Anyway: Living serves as an example of doing it right. One way of doing it wrong would be to change too little, to make a slavish imitation, with whatever updates are necessary to bring it into a different time, place, and, possibly culture. In that case one might think "Why bother?" The other, which I think is probably what happens more frequently, is to trash it: to turn it into something else, as if the re-maker didn't really like the original, or, worse, to make it "contemporary" by sensationalizing it: more sex, more violence, cruder language, and maybe some (or a lot) of fashionable politics. (As I write this I suddenly remember some reviews of remakes which no doubt reinforced my prejudice: one, for instance, a remake of Cape Fear which made the villain into some sort of Christian.)
Living strikes exactly the right balance of homage and innovation. I suppose some critics, especially the trendier sort, might find it too close to the original, not "innovative" etc.; if so I disagree. I wondered, when I saw an ad for it, why the main character, a county official named Williams (Bill Nighy), is wearing a bowler: surely London office workers don't do that anymore? But the story is set in the 1950s, a more plausible time for a government official to mirror the rigid rule-following super-conventional type of his Japanese contemporary Watanabe. The result is a near-perfect transmutation. One would never suppose, if not otherwise informed, that it is not a wholly English original.
There are a few changes to the story and to the characters. They strike me as not necessarily necessary but justifiable. Some are perhaps calculated to make best use of the English milieu, which in any case the film very much does. The one I noticed most is a change in the relationship between Wilson and his son and daughter-in-law. In Kurosawa's original, the latter are about equally at fault in their treatment of the old man. In this one, the son is only weak, and his wife is pretty close to actively malicious, pushing her husband (not very successfully) to make demands on his father with the broad goal of getting him out of their lives. And the son is, at the end, remorseful, which in the original he is not.

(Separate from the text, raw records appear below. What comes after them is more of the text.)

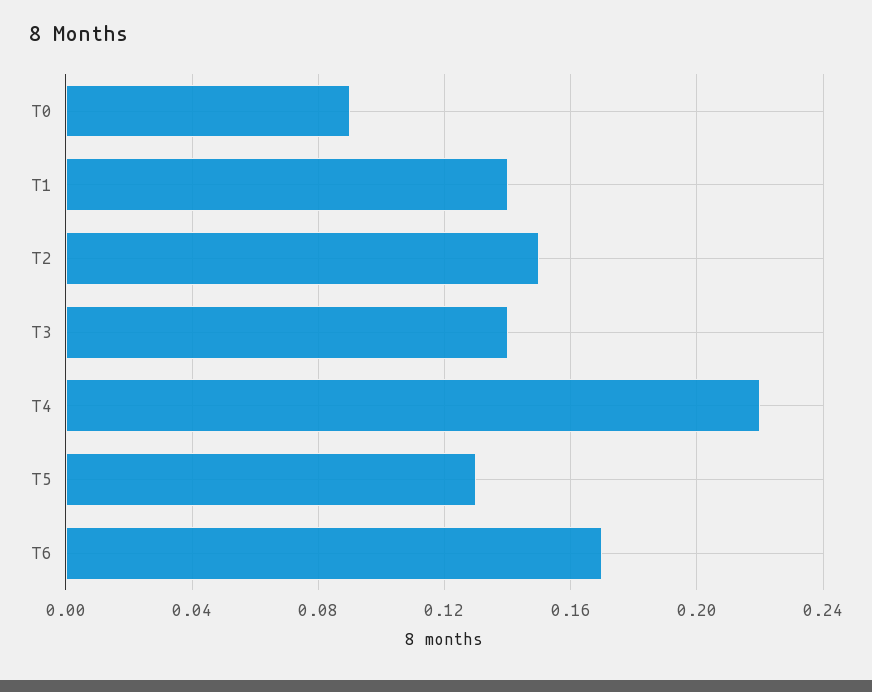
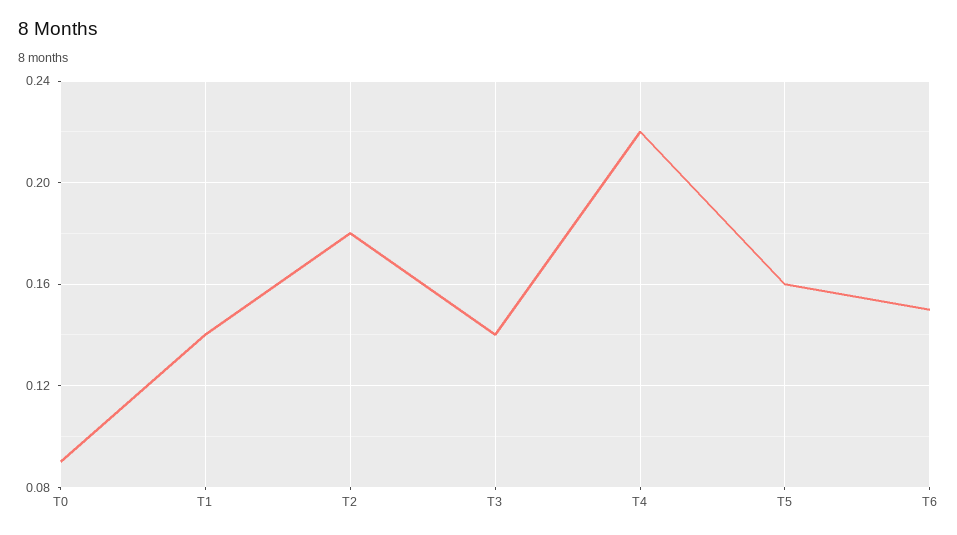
  {
    "T0": 0.09,
    "T1": 0.14,
-   "T2": 0.15,
+   "T2": 0.18,
    "T3": 0.14,
    "T4": 0.22,
-   "T5": 0.13,
+   "T5": 0.16,
-   "T6": 0.17
+   "T6": 0.15
  }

Whether or not you've seen Ikiru, this movie is very much worth your while. I notice that it received a number of awards. Good; it deserves them. The screenplay, by the way, is by the novelist Kazuo Ishiguro, author of The Remains of the Day and Never Let Me Go, among many others, who is Japanese by birth but has lived in England (mostly) since he was a child. I didn't recognize the name of the director, Oliver Hermanus, or any of his other work.
Here's the trailer, which, you'll notice, is less than half as long as the Ikiru trailer. Attention spans are shorter than they once were, I think.
Another question I'm asking myself: why is Bill Nighy so familiar to me? I've seen almost none of the movies and TV shows listed in his filmography. Yet when Rob mentioned his name I knew immediately who he was.